=== PROVIDED MATERIAL ===
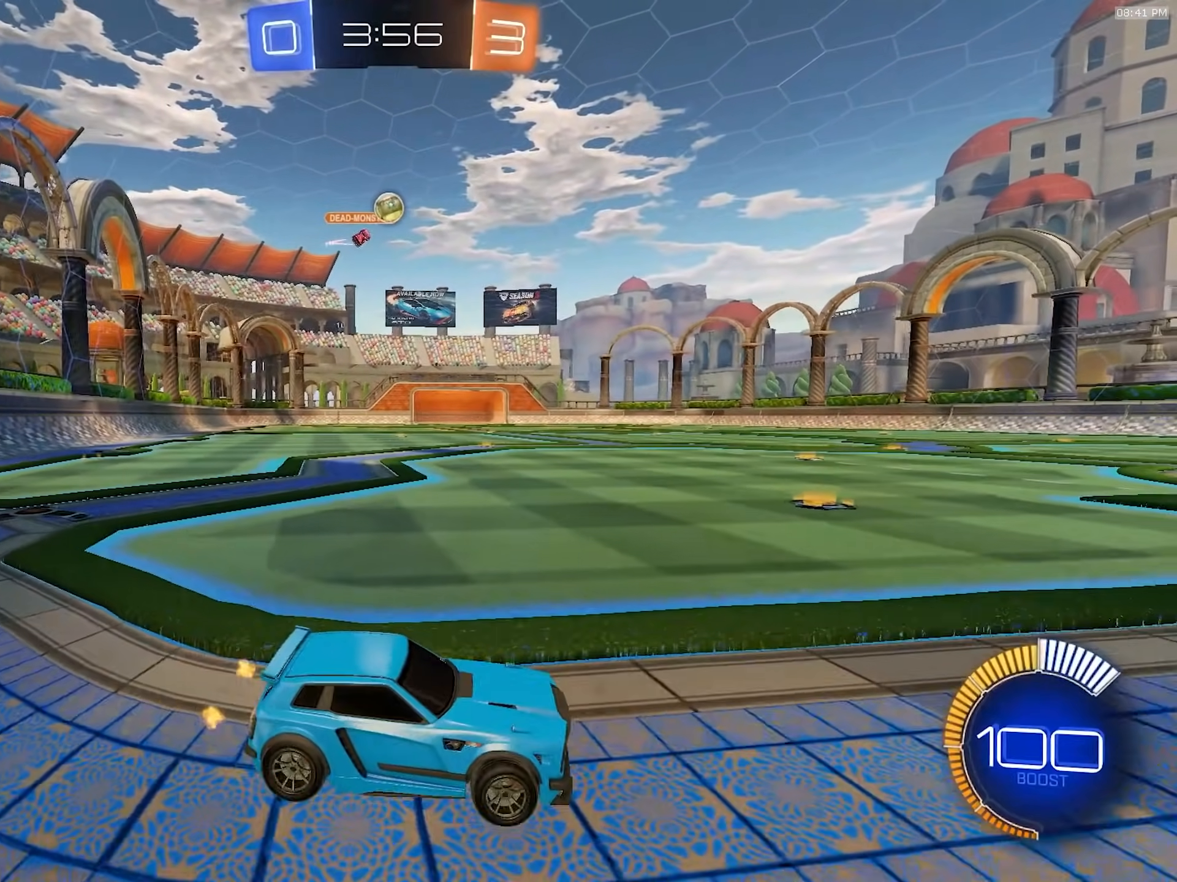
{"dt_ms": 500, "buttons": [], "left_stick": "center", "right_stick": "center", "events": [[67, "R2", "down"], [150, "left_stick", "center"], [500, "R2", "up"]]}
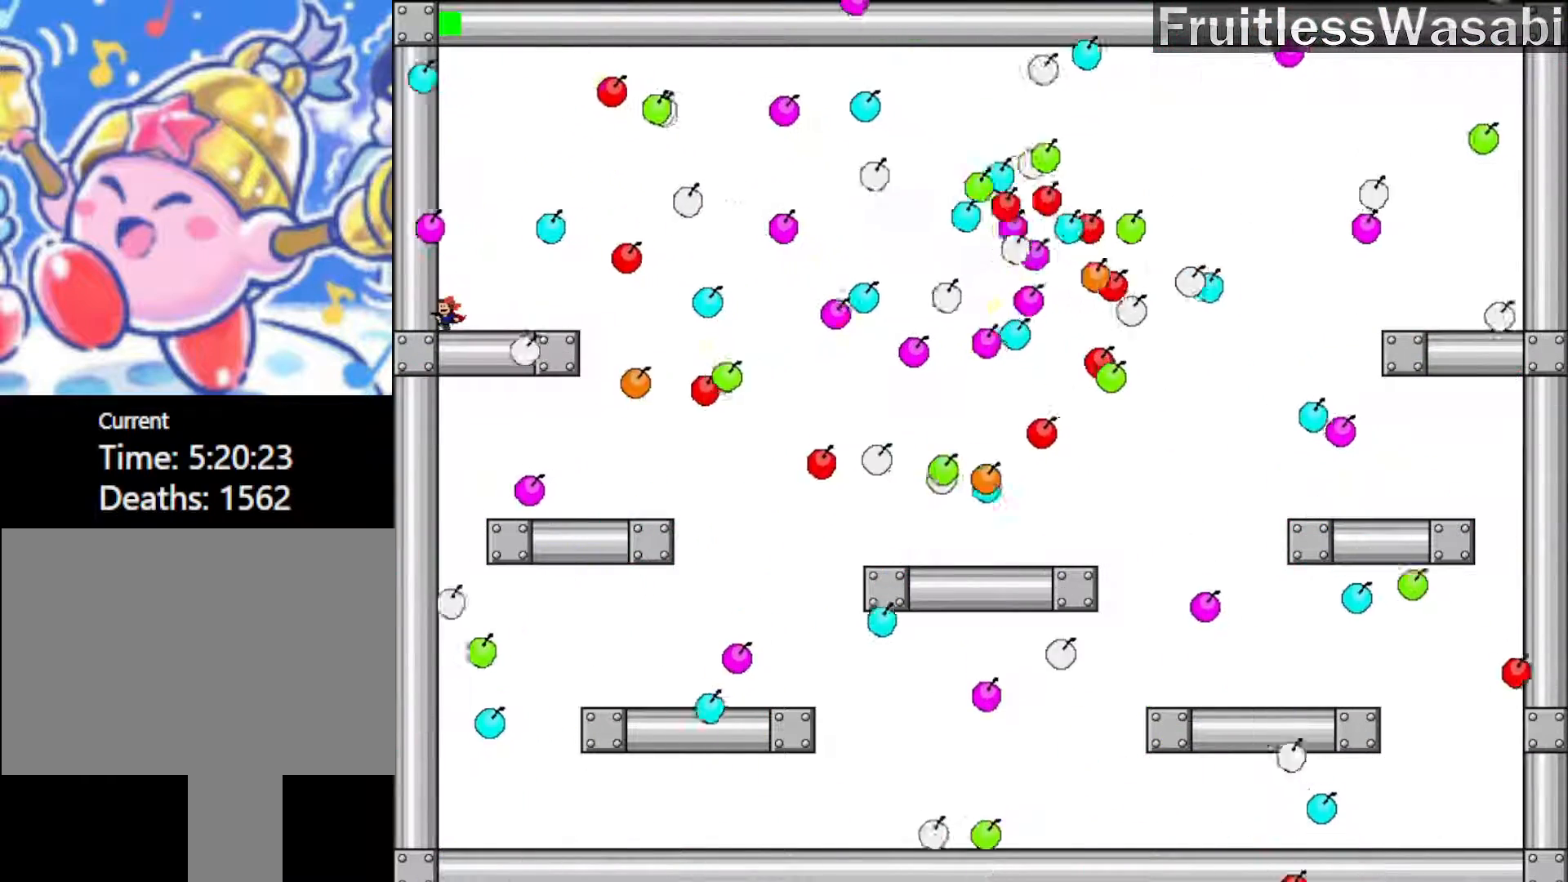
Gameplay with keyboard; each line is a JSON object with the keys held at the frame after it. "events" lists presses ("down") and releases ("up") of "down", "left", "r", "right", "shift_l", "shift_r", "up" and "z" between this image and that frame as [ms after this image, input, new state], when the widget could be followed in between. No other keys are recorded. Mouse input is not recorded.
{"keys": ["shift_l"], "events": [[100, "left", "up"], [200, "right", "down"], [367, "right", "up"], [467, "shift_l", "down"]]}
...
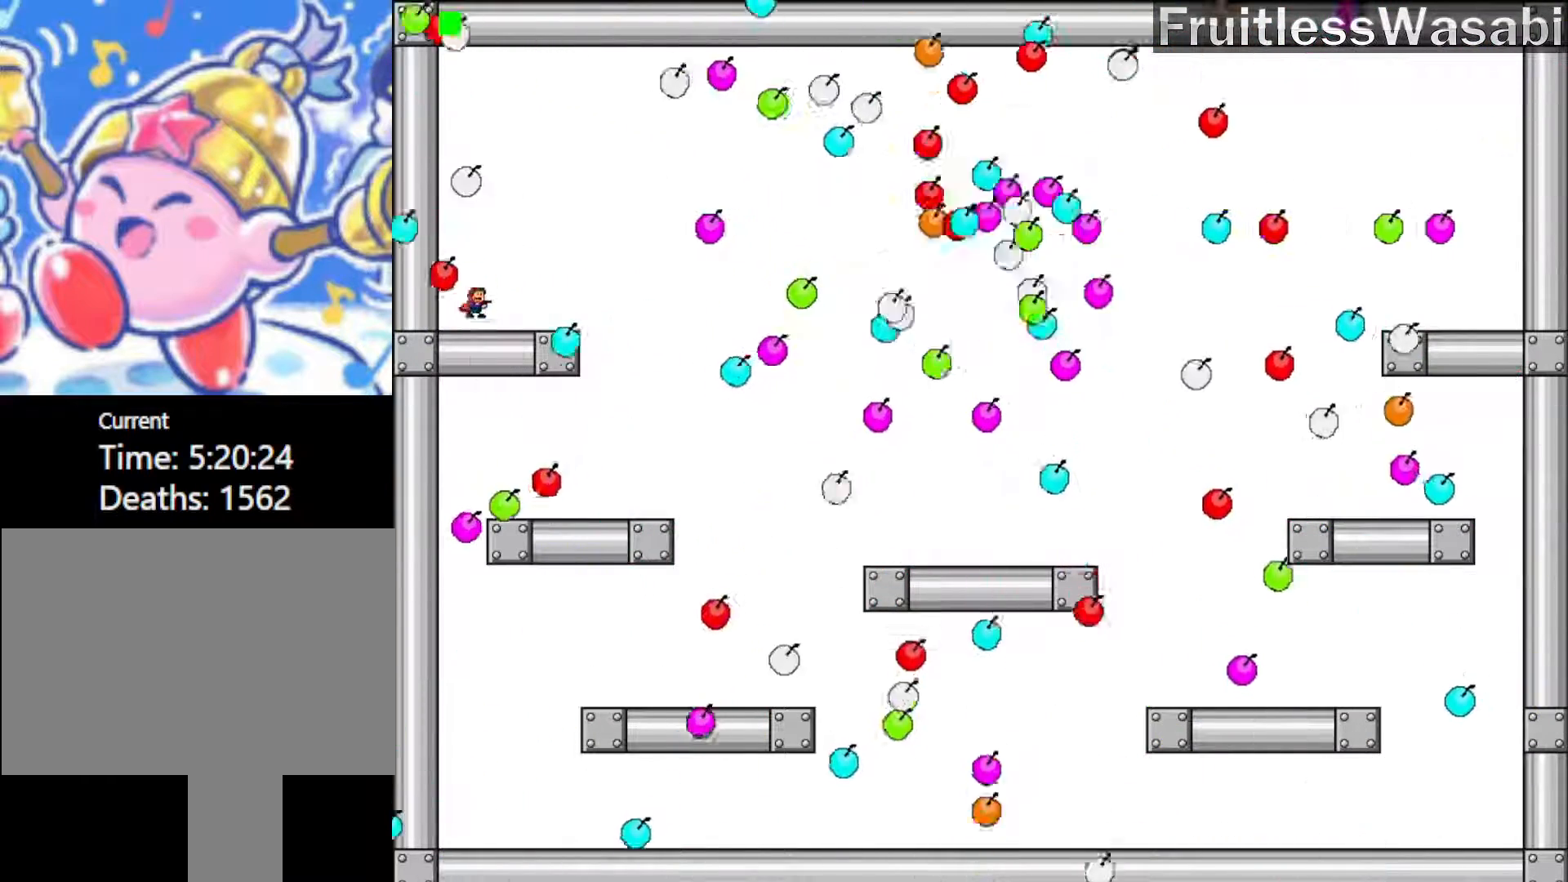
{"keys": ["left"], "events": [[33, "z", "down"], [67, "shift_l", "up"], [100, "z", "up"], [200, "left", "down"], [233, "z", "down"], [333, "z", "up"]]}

=== YOUR TASK ===
From the data above, report how many lines hold the word "keys", answering with the number by itself.

=== SOLVED EXERCISE ===
3